4to1 Planner
AdvisoryAudited by Static analysis on May 5, 2026.
Overview
No suspicious patterns detected.
Findings (0)
Artifact-based informational review of SKILL.md, metadata, install specs, static scan signals, and capability signals. ClawScan does not execute the skill or run runtime probes.
Anyone who can read that local config file may be able to use the connected planning service with the token's permissions.
The setup script collects provider API tokens and saves them to ~/.config/4to1/config. This is expected for Notion/Todoist-style integrations, but these tokens are sensitive account credentials.
read -p "Paste your Notion API key: " notion_key
echo "NOTION_API_KEY=$notion_key" >> "$CONFIG_DIR/config"Use least-privilege integrations, share only the intended Notion page or project, protect ~/.config/4to1/config permissions, and revoke tokens when no longer needed.
Incorrect or unintended review outputs could change tasks, project progress, or planning notes in the connected backend.
The workflow tells the agent to write review results and update planning records. This is aligned with the planner purpose, but it is still mutation authority over user data.
## Step 3: Write Results - Sprint log entry: completed, planned, reflection, energy level - Next week's tasks linked to milestones - Updated project progress - Any Not-To-Do / Time Waster additions
Ask the agent to summarize proposed changes before saving, especially for calendar entries, active projects, or shared workspaces.
Personal planning information may be repeatedly read and used by the agent during future planning conversations.
The skill intentionally reuses persistent planning data as context for coaching. That is purpose-aligned, but the data may include personal goals, habits, blockers, and routines.
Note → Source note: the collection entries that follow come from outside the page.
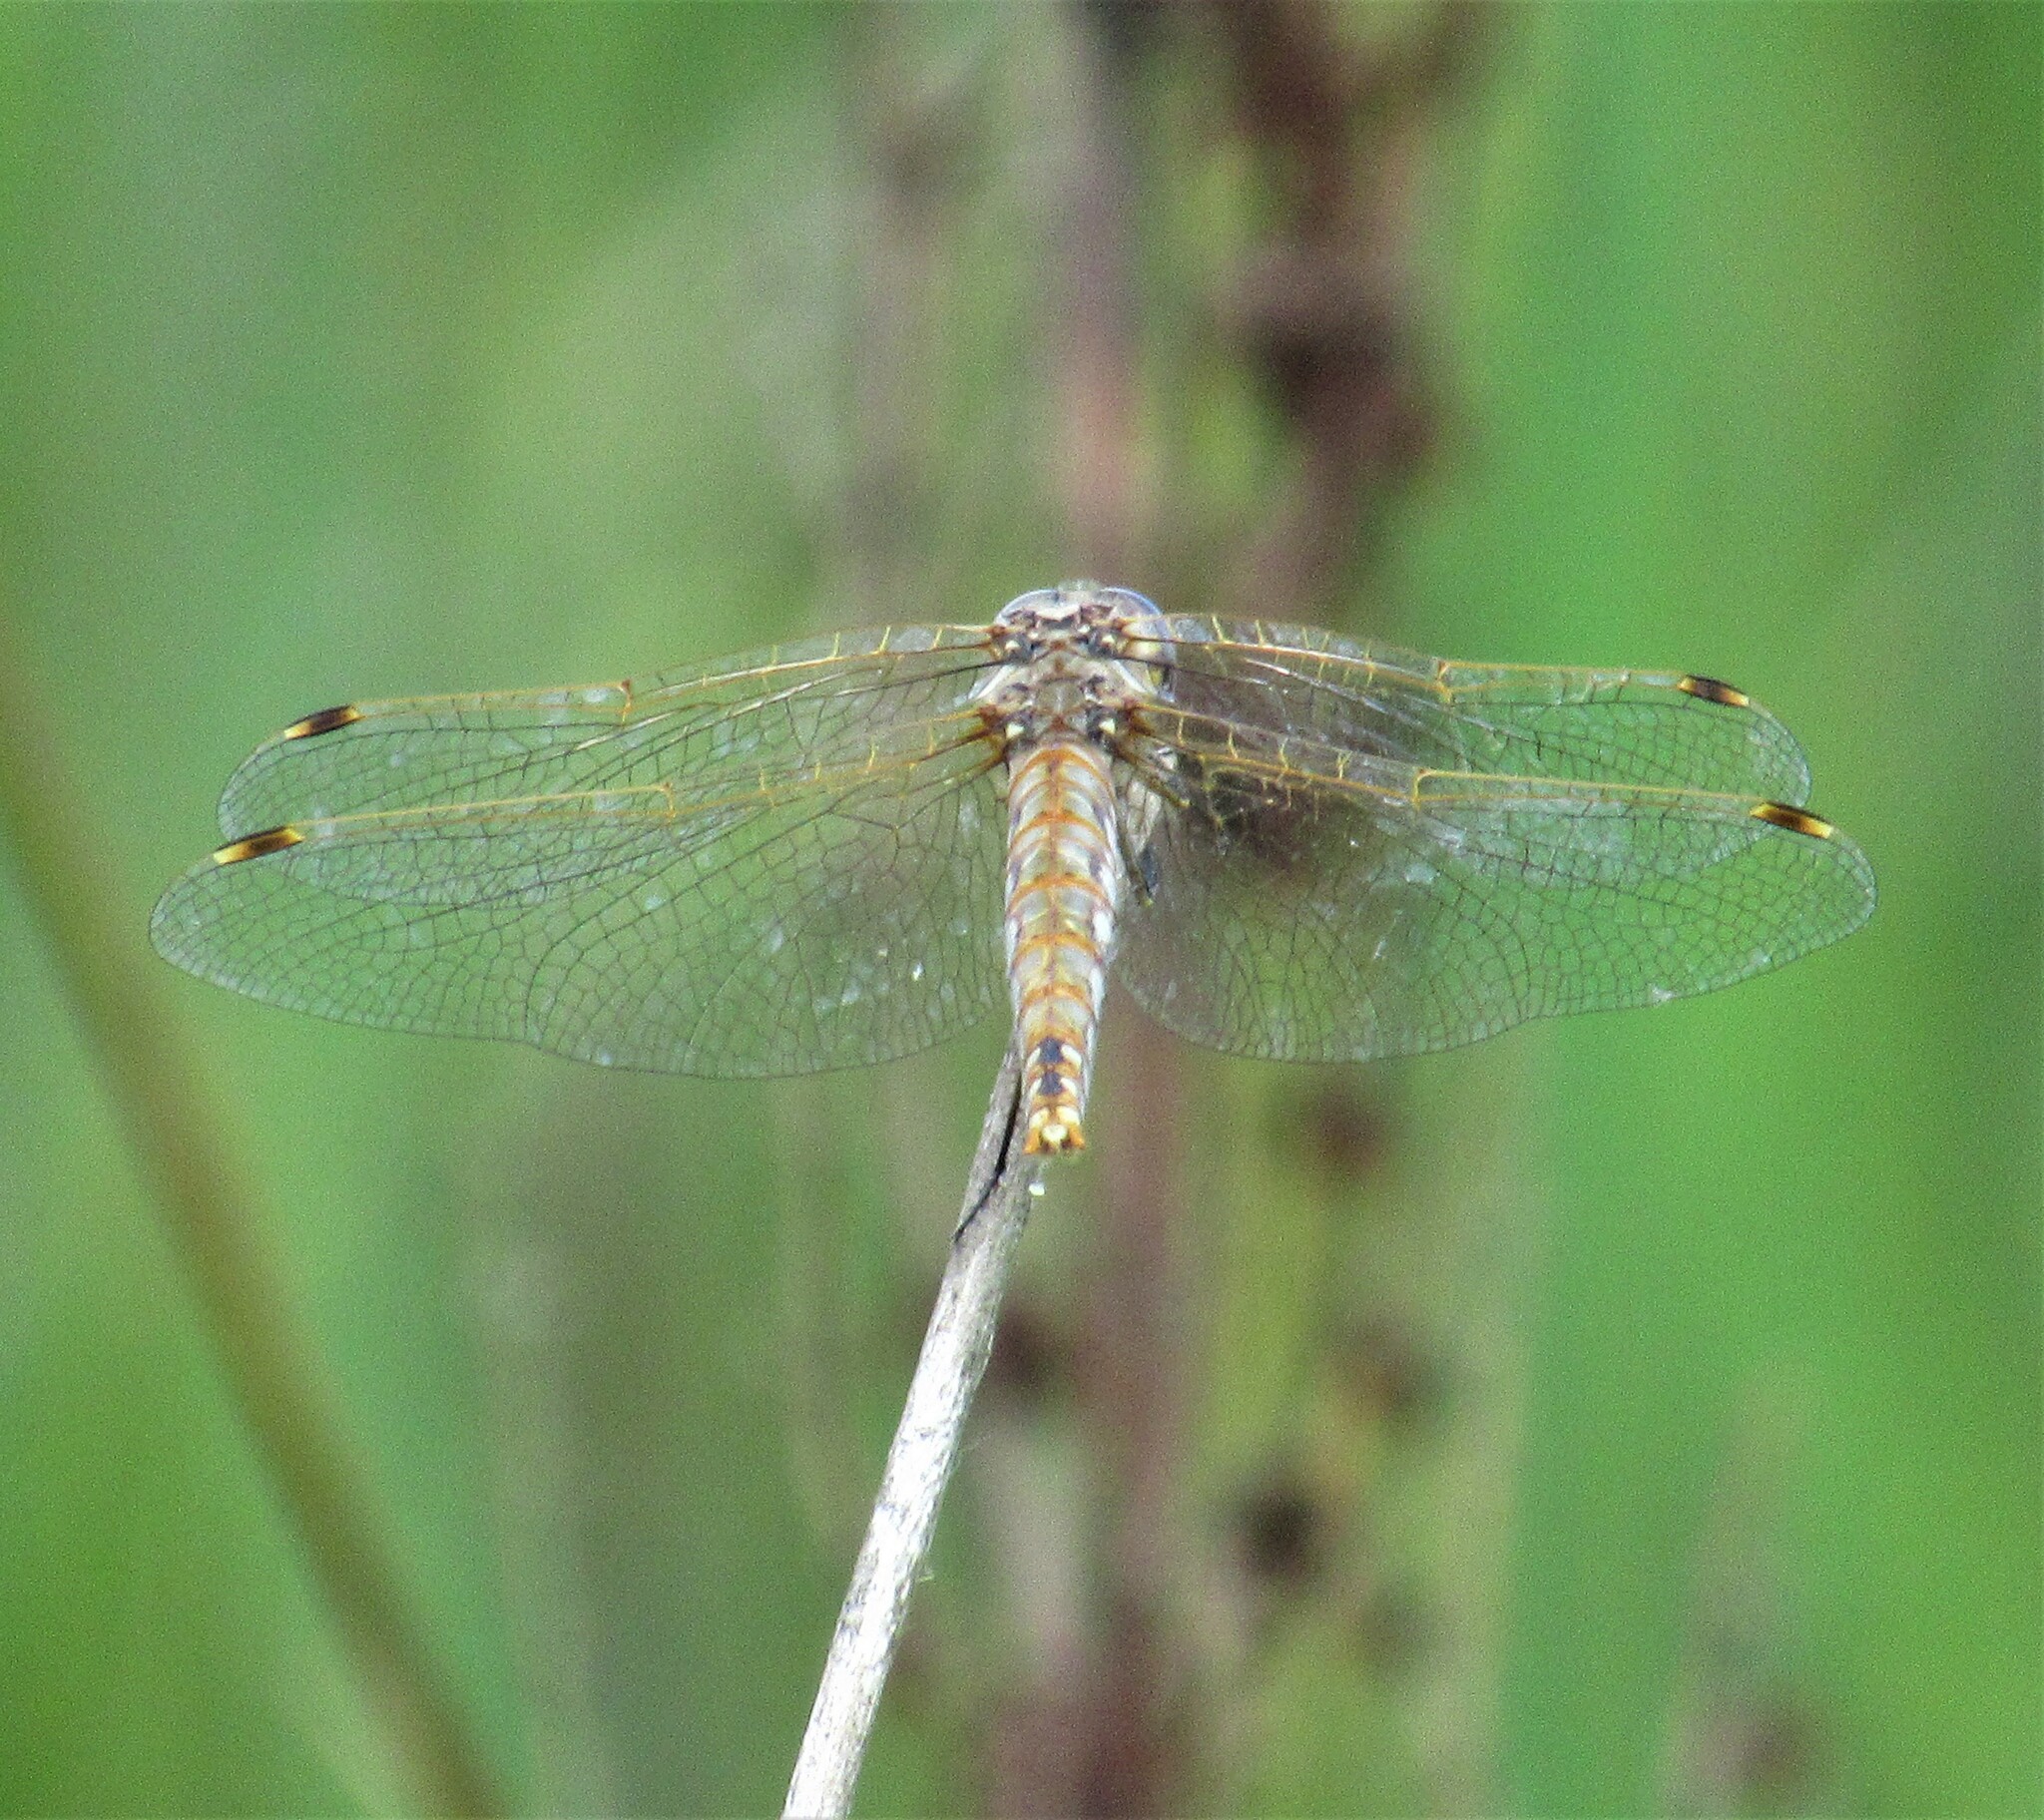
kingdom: Animalia
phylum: Arthropoda
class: Insecta
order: Odonata
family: Libellulidae
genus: Sympetrum
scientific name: Sympetrum corruptum
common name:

From the configured backend, pull: - Current 2-week sprint tasks and completion status - Active 3-month milestone progress - Last review (for continuity) - Not-To-Do list + Time Wasters list
Avoid storing highly sensitive personal details unless needed, choose the local Markdown backend if privacy is the priority, and periodically review what data is stored.
Google Calendar setup may fail, or a user may be tempted to obtain and run an unreviewed helper from elsewhere.
The setup script references scripts/gcal_setup.py, but that file is not listed in the provided manifest. The Google Calendar OAuth setup path therefore cannot be reviewed from these artifacts.
echo "📅 Google Calendar setup requires OAuth. Run:"
echo " python3 $(dirname $0)/gcal_setup.py"Do not run missing or externally supplied helper files unless you verify their source; use the included Notion, Todoist, or local Markdown paths if uncertain.
It may be harder to confirm exactly which package version or publisher identity the artifact represents.
The internal package metadata differs from the submitted registry metadata, which lists a different owner ID, slug, and version. This is a provenance/versioning inconsistency, not evidence of malicious behavior.
"ownerId": "kn7cdmnd107s52ptc87503mzyd80xyv7", "slug": "4to1-planner", "version": "2.0.0"
Verify the skill source and publisher before granting service tokens, especially if installing from outside the official registry.